**EXCERPTED TEXT:**
-- START --
Skip to main content

Profiling

The profiling module analyzes completed executions against the DAG structure to identify the critical path, compute slack for every node, detect bottlenecks, and measure parallelism efficiency. Unlike tracing (which records events in real time), profiling is a post-execution analysis step that requires both the DAG and a completed ExecutionResult.

For a guided walkthrough, see Tracing & Profiling.

from dagron.execution.profiling import profile_execution, ProfileReport, NodeProfile

profile_execution

profile_execution
def profile_execution(
dag: DAG,
result: ExecutionResult,
) -> ProfileReport

Analyze an execution result against the DAG structure. This function performs a forward and backward pass over the DAG to compute earliest start times, latest start times, slack, and critical path membership from actual recorded durations.

ParameterTypeDefaultDescription
dagDAGrequiredThe DAG that was executed.
-- END --
**DATA SEGMENT:**
-- START --
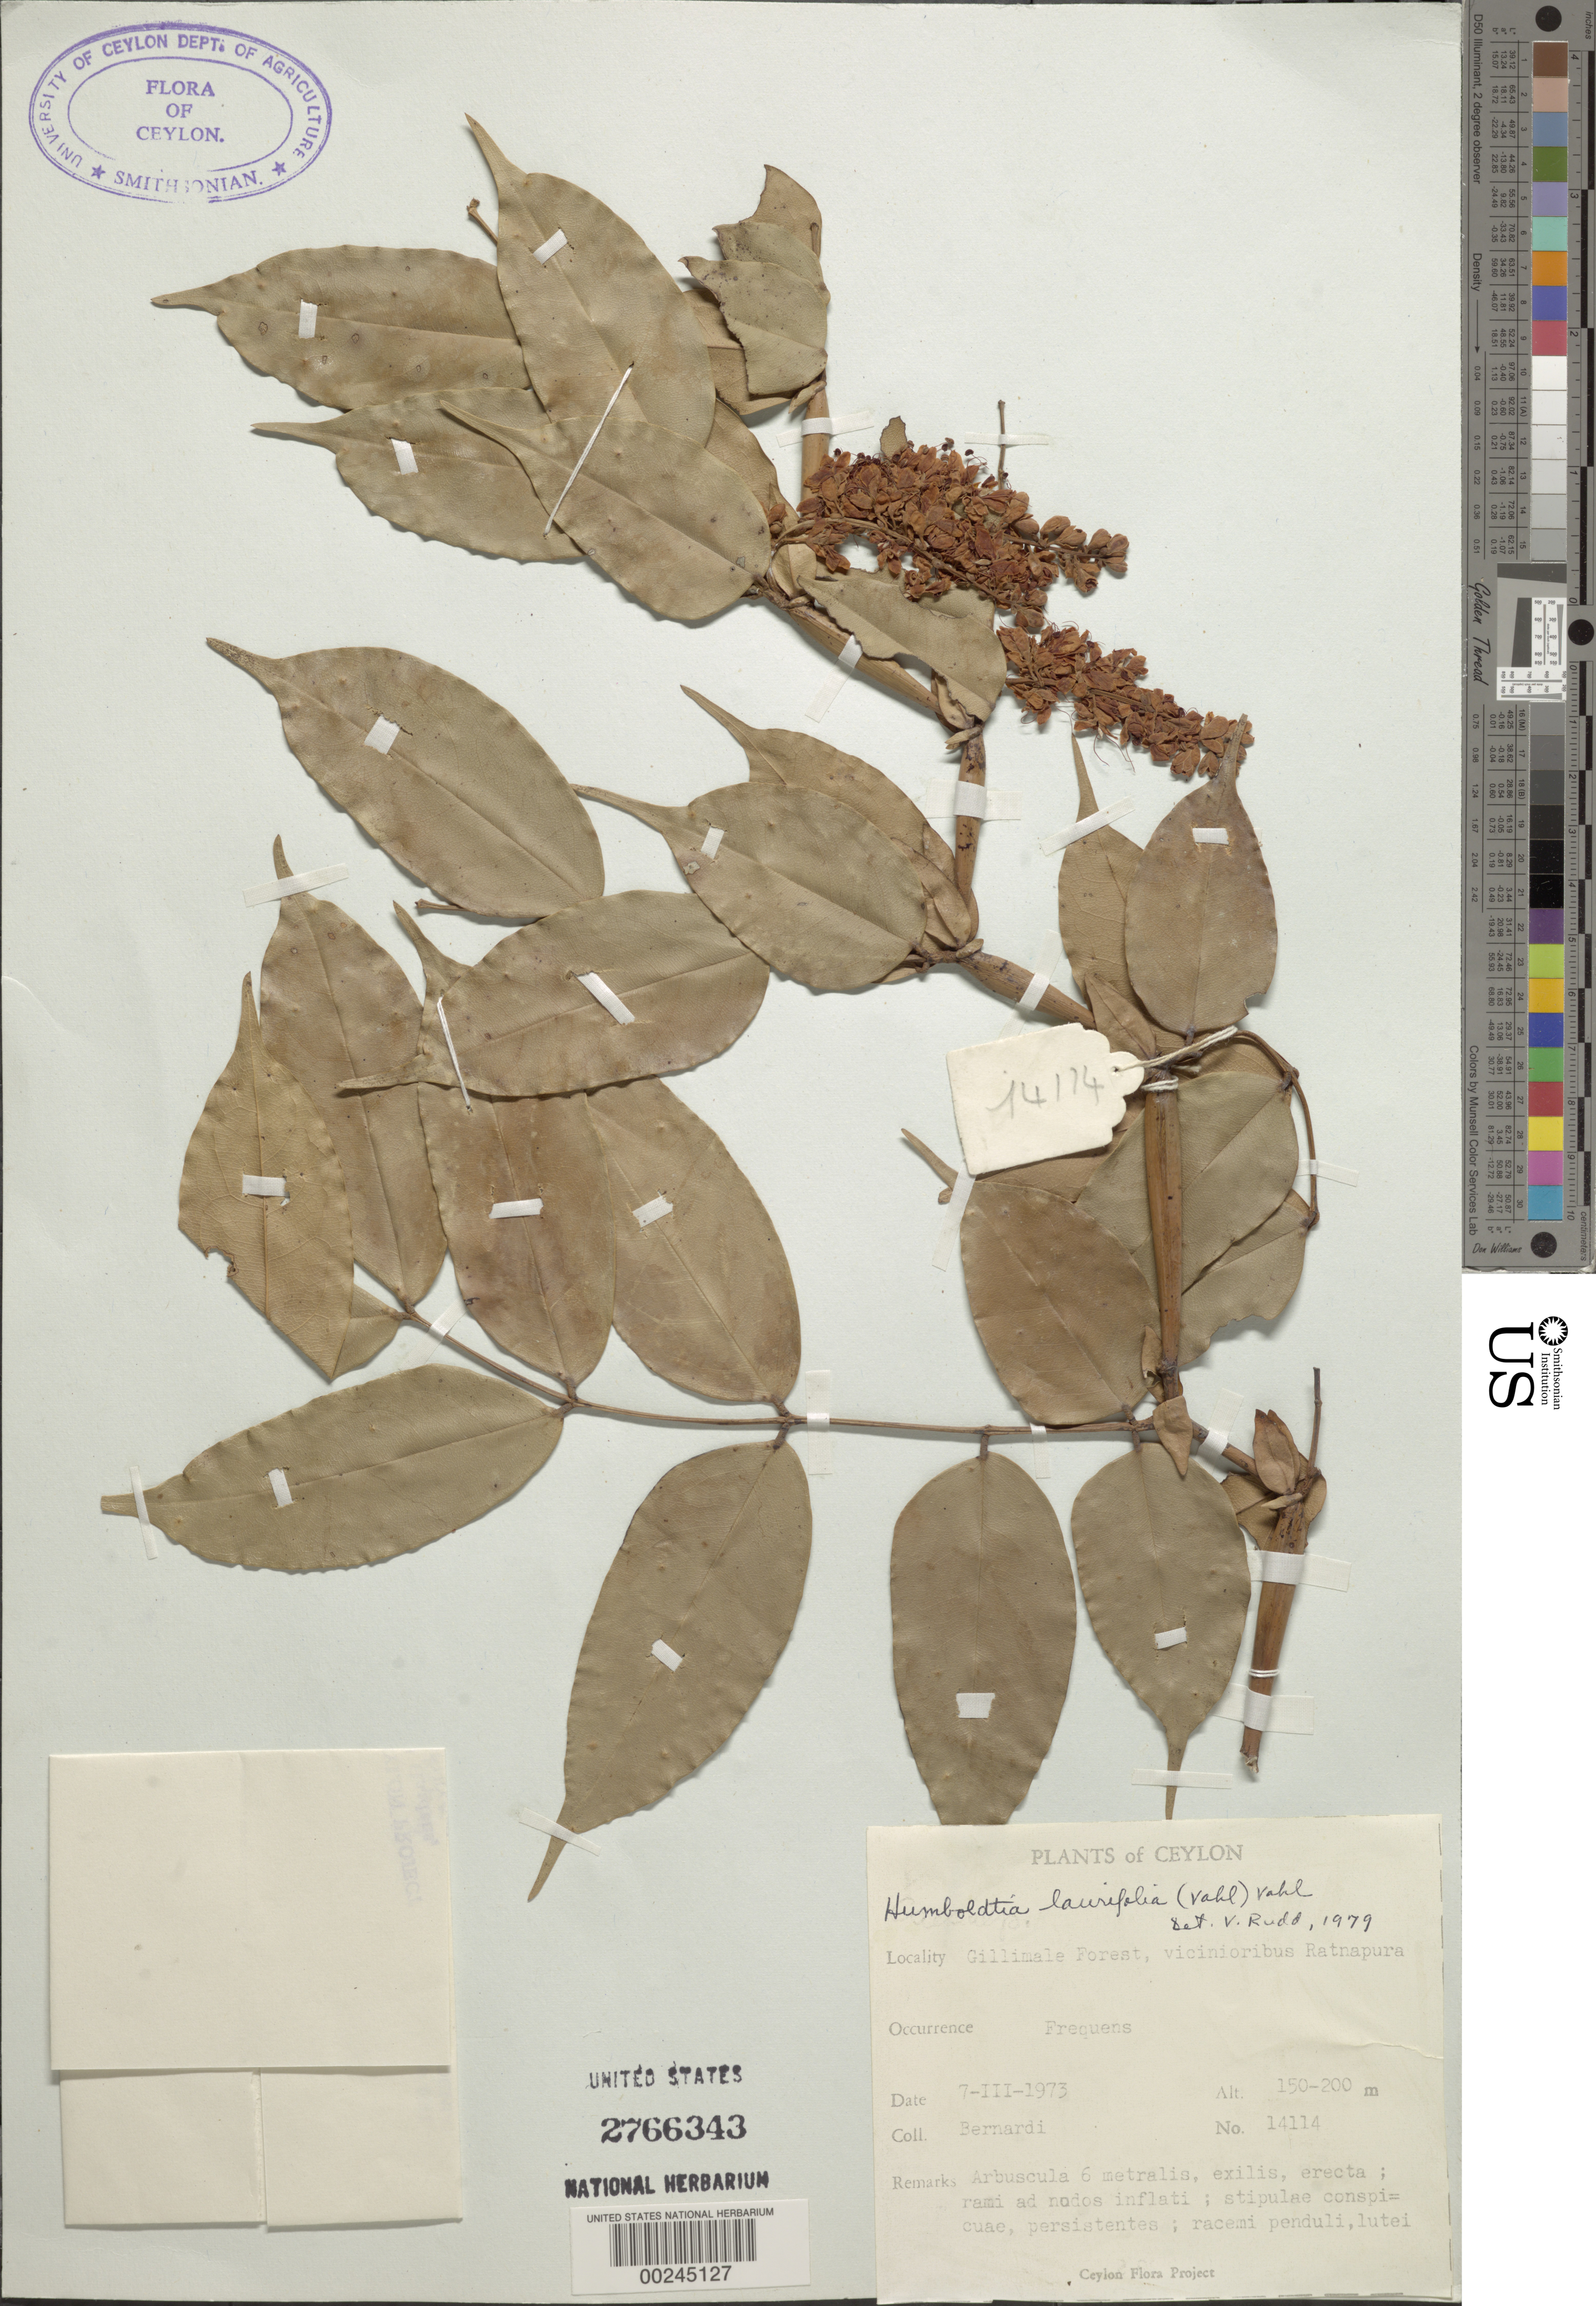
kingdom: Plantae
-- END --
**OBJECTIVES:**
1. From the profiling documentation, write out the passage that opens with the words containing "The profiling module" and closes with "a completed ExecutionResult.".
2. According to the profiling documentation, what two things does profiling require as input?

**THE RESPONSES:**
1.
The profiling module analyzes completed executions against the DAG structure to identify the critical path, compute slack for every node, detect bottlenecks, and measure parallelism efficiency. Unlike tracing (which records events in real time), profiling is a post-execution analysis step that requires both the DAG and a completed ExecutionResult.

2. The DAG and a completed ExecutionResult.